What is required |
Each line in the records below that has the word "Version" should be copied.
┌────────
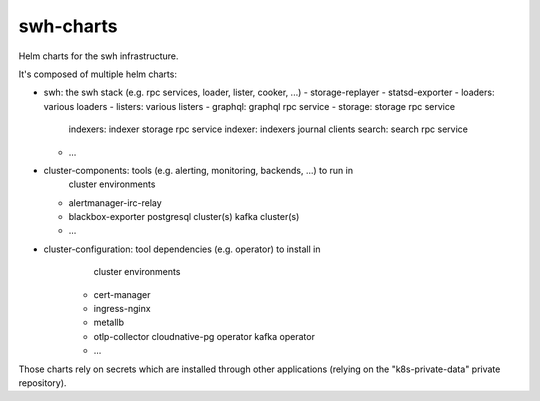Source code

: swh-charts
==========

Helm charts for the swh infrastructure.

It's composed of multiple helm charts:

- swh: the swh stack (e.g. rpc services, loader, lister, cooker, ...)
  - storage-replayer
  - statsd-exporter
  - loaders: various loaders
  - listers: various listers
  - graphql: graphql rpc service
  - storage: storage rpc service
    indexers: indexer storage rpc service
    indexer: indexers journal clients
    search: search rpc service
  - ...

- cluster-components: tools (e.g. alerting, monitoring, backends, ...) to run in
                      cluster environments
  - alertmanager-irc-relay
  - blackbox-exporter
    postgresql cluster(s)
    kafka cluster(s)
  - ...

- cluster-configuration: tool dependencies (e.g. operator) to install in
                         cluster environments
   - cert-manager
   - ingress-nginx
   - metallb
   - otlp-collector
     cloudnative-pg operator
     kafka operator
   - ...

Those charts rely on secrets which are installed through other applications
(relying on the "k8s-private-data" private repository).
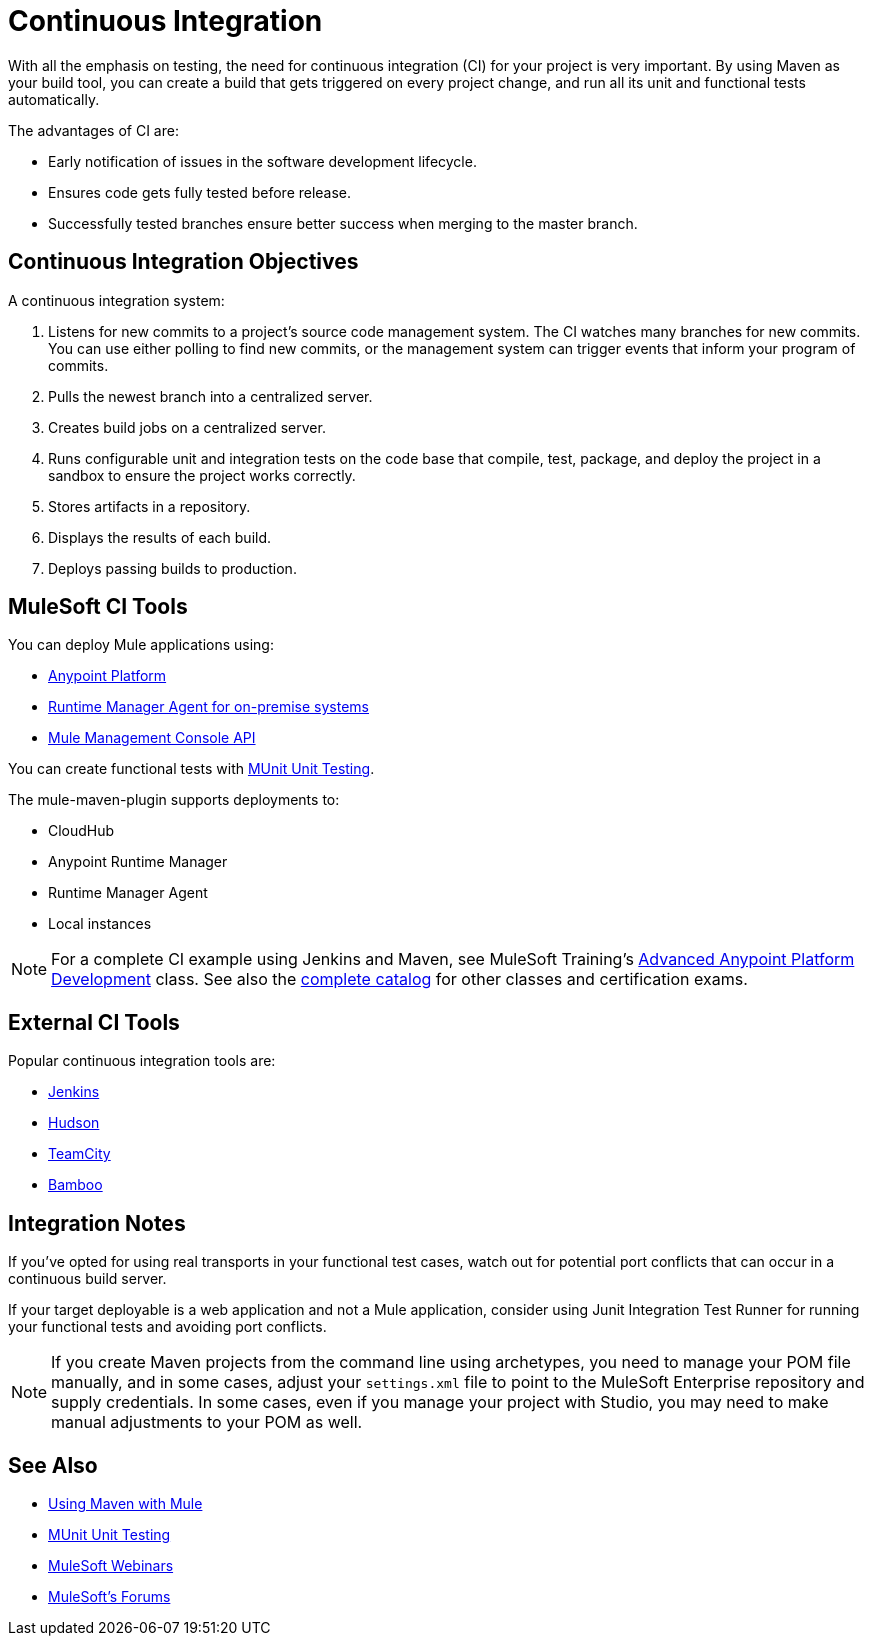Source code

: = Continuous Integration
:keywords: build, deploy, test, maven, ci, continuous integration, continuous, integration

With all the emphasis on testing, the need for continuous integration (CI) for your project is very important. By using Maven as your build tool, you can create a build that gets triggered on every project change, and run all its unit and functional tests automatically.

The advantages of CI are:

* Early notification of issues in the software development lifecycle.
* Ensures code gets fully tested before release.
* Successfully tested branches ensure better success when merging to the master branch.

== Continuous Integration Objectives

A continuous integration system:

. Listens for new commits to a project's source code management system. The CI watches many branches for new commits. You can use either polling to find new commits, or the management system can trigger events that inform your program of commits.
. Pulls the newest branch into a centralized server.
. Creates build jobs on a centralized server.
. Runs configurable unit and integration tests on the code base that compile, test, package, and deploy the project in a sandbox to ensure the project works correctly.
. Stores artifacts in a repository.
. Displays the results of each build.
. Deploys passing builds to production.

== MuleSoft CI Tools

You can deploy Mule applications using:

* link:/api-manager/creating-your-api-in-the-anypoint-platform[Anypoint Platform]
* link:/runtime-manager/runtime-manager-agent[Runtime Manager Agent for on-premise systems]
* link:/mule-management-console/v/3.8/using-the-management-console-api[Mule Management Console API]

You can create functional tests with link:/munit/v/1.1.1/[MUnit Unit Testing].

The mule-maven-plugin supports deployments to:

* CloudHub
* Anypoint Runtime Manager
* Runtime Manager Agent
* Local instances

NOTE: For a complete CI example using Jenkins and Maven, see MuleSoft Training's link:http://training.mulesoft.com/instructor-led-training/advanced-development-online-37[Advanced Anypoint Platform Development] class. See also the link:http://training.mulesoft.com/catalog[complete catalog] for other classes and certification exams.

== External CI Tools

Popular continuous integration tools are:

* link:https://jenkins-ci.org/[Jenkins]
* link:http://hudson-ci.org/[Hudson]
* link:https://www.jetbrains.com/teamcity/[TeamCity]
* link:https://www.atlassian.com/software/bamboo/[Bamboo]

== Integration Notes

If you've opted for using real transports in your functional test cases, watch out for potential port conflicts that can occur in a continuous build server. 

If your target deployable is a web application and not a Mule application, consider using Junit Integration Test Runner for running your functional tests and avoiding port conflicts.

NOTE: If you create Maven projects from the command line using archetypes, you need to manage your POM file manually, and in some cases, adjust your `settings.xml` file to point to the MuleSoft Enterprise repository and supply credentials. In some cases, even if you manage your project with Studio, you may need to make manual adjustments to your POM as well.

== See Also

* link:/mule-user-guide/v/3.7/using-maven-with-mule[Using Maven with Mule]
* link:/munit/v/1.1.1/[MUnit Unit Testing]
* link:https://www.mulesoft.com/webinars[MuleSoft Webinars]
* link:http://forums.mulesoft.com[MuleSoft's Forums]
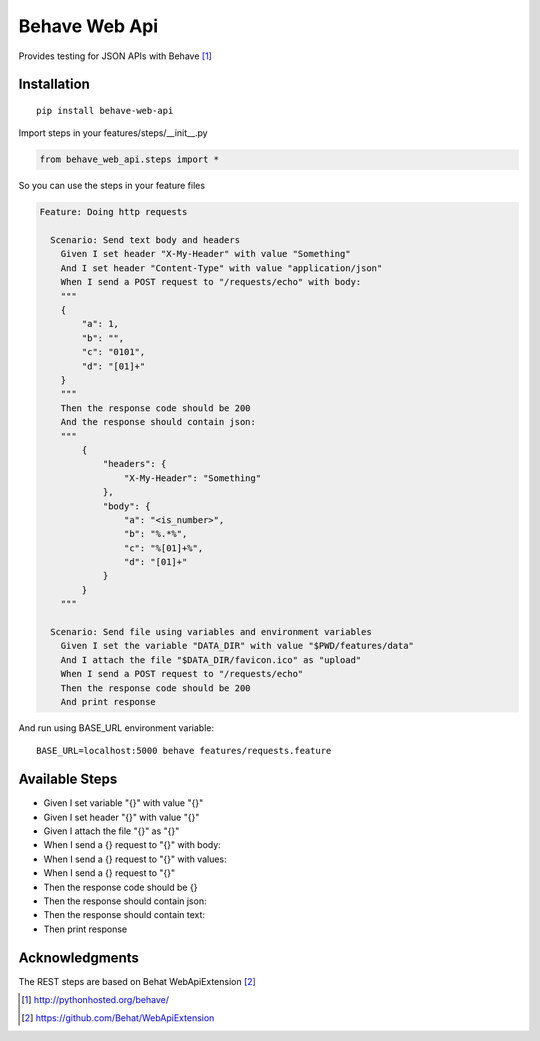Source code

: Behave Web Api
==============

|Build Status| |Version|

Provides testing for JSON APIs with Behave [1]_

Installation
------------

::

    pip install behave-web-api

Import steps in your features/steps/__init__.py

.. code:: python

    from behave_web_api.steps import *

So you can use the steps in your feature files

.. code:: gherkin

    Feature: Doing http requests

      Scenario: Send text body and headers
        Given I set header "X-My-Header" with value "Something"
        And I set header "Content-Type" with value "application/json"
        When I send a POST request to "/requests/echo" with body:
        """
        {
            "a": 1,
            "b": "",
            "c": "0101",
            "d": "[01]+"
        }
        """
        Then the response code should be 200
        And the response should contain json:
        """
            {
                "headers": {
                    "X-My-Header": "Something"
                },
                "body": {
                    "a": "<is_number>",
                    "b": "%.*%",
                    "c": "%[01]+%",
                    "d": "[01]+"
                }
            }
        """

      Scenario: Send file using variables and environment variables
        Given I set the variable "DATA_DIR" with value "$PWD/features/data" 
        And I attach the file "$DATA_DIR/favicon.ico" as "upload"
        When I send a POST request to "/requests/echo"
        Then the response code should be 200
        And print response


And run using BASE_URL environment variable:

::

    BASE_URL=localhost:5000 behave features/requests.feature


Available Steps
---------------

-  Given I set variable "{}" with value "{}"
-  Given I set header "{}" with value "{}"
-  Given I attach the file "{}" as "{}"
-  When I send a {} request to "{}" with body:
-  When I send a {} request to "{}" with values:
-  When I send a {} request to "{}"
-  Then the response code should be {}
-  Then the response should contain json:
-  Then the response should contain text:
-  Then print response


Acknowledgments
---------------

The REST steps are based on Behat WebApiExtension [2]_

.. [1] http://pythonhosted.org/behave/

.. [2] https://github.com/Behat/WebApiExtension

.. |Build Status| image:: https://travis-ci.org/jefersondaniel/behave-web-api.svg
   :target: https://travis-ci.org/jefersondaniel/behave-web-api

.. |Version| image:: https://badge.fury.io/py/behave-web-api.svg
   :target: https://pypi.python.org/pypi/behave-web-api
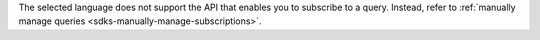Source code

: The selected language does not support the API that enables you to subscribe
to a query. Instead, refer to :ref:`manually manage queries
<sdks-manually-manage-subscriptions>`.
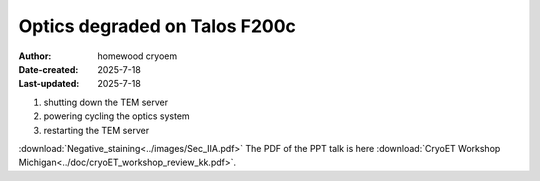 .. Troubleshooting:

Optics degraded on Talos F200c
==========================

:Author: homewood cryoem
:Date-created: 2025-7-18
:Last-updated: 2025-7-18

1. shutting down the TEM server
2. powering cycling the optics system
3. restarting the TEM server

.. image:: ../images/imagesksas.png
   :scale: 50 %
   :alt: snapshot with nav feature
   :align: center


:download:`Negative_staining<../images/Sec_IIA.pdf>`
The PDF of the PPT talk is here :download:`CryoET Workshop Michigan<../doc/cryoET_workshop_review_kk.pdf>`.
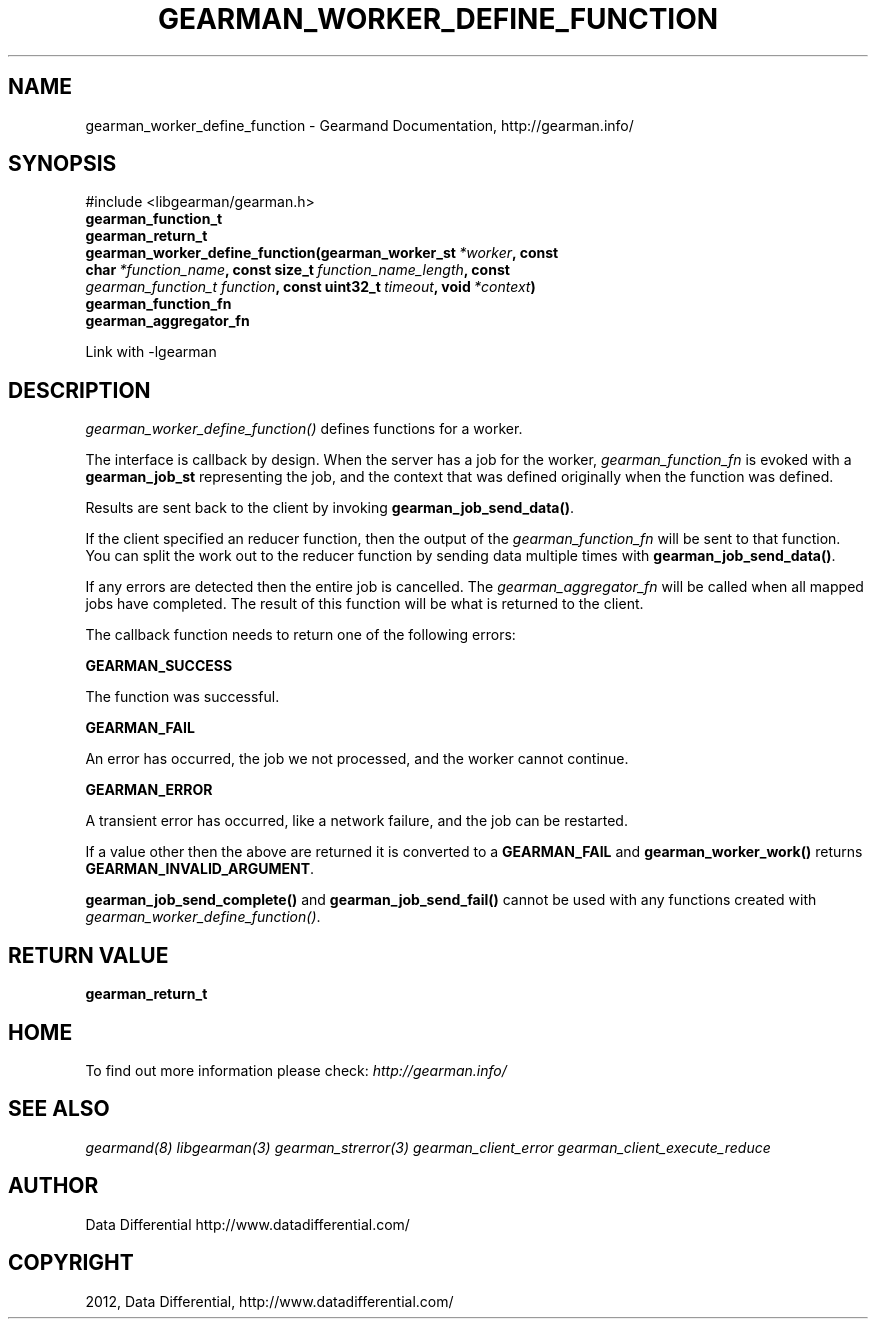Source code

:.TH "GEARMAN_WORKER_DEFINE_FUNCTION" "3" "October 12, 2012" "0.41" "Gearmand"
.SH NAME
gearman_worker_define_function \- Gearmand Documentation, http://gearman.info/
.
.nr rst2man-indent-level 0
.
.de1 rstReportMargin
\\$1 \\n[an-margin]
level \\n[rst2man-indent-level]
level margin: \\n[rst2man-indent\\n[rst2man-indent-level]]
-
\\n[rst2man-indent0]
\\n[rst2man-indent1]
\\n[rst2man-indent2]
..
.de1 INDENT
.\" .rstReportMargin pre:
. RS \\$1
. nr rst2man-indent\\n[rst2man-indent-level] \\n[an-margin]
. nr rst2man-indent-level +1
.\" .rstReportMargin post:
..
.de UNINDENT
. RE
.\" indent \\n[an-margin]
.\" old: \\n[rst2man-indent\\n[rst2man-indent-level]]
.nr rst2man-indent-level -1
.\" new: \\n[rst2man-indent\\n[rst2man-indent-level]]
.in \\n[rst2man-indent\\n[rst2man-indent-level]]u
..
.\" Man page generated from reStructeredText.
.
.SH SYNOPSIS
.sp
#include <libgearman/gearman.h>
.INDENT 0.0
.TP
.B gearman_function_t
.UNINDENT
.INDENT 0.0
.TP
.B gearman_return_t gearman_worker_define_function(gearman_worker_st\fI\ *worker\fP, const char\fI\ *function_name\fP, const size_t\fI\ function_name_length\fP, const \fI\%gearman_function_t\fP\fI\ function\fP, const uint32_t\fI\ timeout\fP, void\fI\ *context\fP)
.UNINDENT
.INDENT 0.0
.TP
.B gearman_function_fn
.UNINDENT
.INDENT 0.0
.TP
.B gearman_aggregator_fn
.UNINDENT
.sp
Link with \-lgearman
.SH DESCRIPTION
.sp
\fI\%gearman_worker_define_function()\fP defines functions for a worker.
.sp
The interface is callback by design. When the server has a job for the worker, \fI\%gearman_function_fn\fP is evoked with a \fBgearman_job_st\fP representing the job, and the context that was defined originally when the function was defined.
.sp
Results are sent back to the client by invoking \fBgearman_job_send_data()\fP.
.sp
If the client specified an reducer function, then the output of the \fI\%gearman_function_fn\fP will be sent to that function. You can split the work out to the reducer function by sending data multiple times with \fBgearman_job_send_data()\fP.
.sp
If any errors are detected then the entire job is cancelled.  The \fI\%gearman_aggregator_fn\fP will
be called when all mapped jobs have completed. The result of this function
will be what is returned to the client.
.sp
The callback function needs to return one of the following errors:
.sp
\fBGEARMAN_SUCCESS\fP
.sp
The function was successful.
.sp
\fBGEARMAN_FAIL\fP
.sp
An error has occurred, the job we not processed, and the worker cannot continue.
.sp
\fBGEARMAN_ERROR\fP
.sp
A transient error has occurred, like a network failure, and the job can be restarted.
.sp
If a value other then the above are returned it is converted to a \fBGEARMAN_FAIL\fP and \fBgearman_worker_work()\fP returns \fBGEARMAN_INVALID_ARGUMENT\fP.
.sp
\fBgearman_job_send_complete()\fP and \fBgearman_job_send_fail()\fP cannot be used with any functions created with \fI\%gearman_worker_define_function()\fP.
.SH RETURN VALUE
.sp
\fBgearman_return_t\fP
.SH HOME
.sp
To find out more information please check:
\fI\%http://gearman.info/\fP
.SH SEE ALSO
.sp
\fIgearmand(8)\fP \fIlibgearman(3)\fP \fIgearman_strerror(3)\fP \fIgearman_client_error\fP \fIgearman_client_execute_reduce\fP
.SH AUTHOR
Data Differential http://www.datadifferential.com/
.SH COPYRIGHT
2012, Data Differential, http://www.datadifferential.com/
.\" Generated by docutils manpage writer.
.\" 
.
└────────
Output for this task |
|Build Status| |Version|
.. |Version| image:: https://badge.fury.io/py/behave-web-api.svg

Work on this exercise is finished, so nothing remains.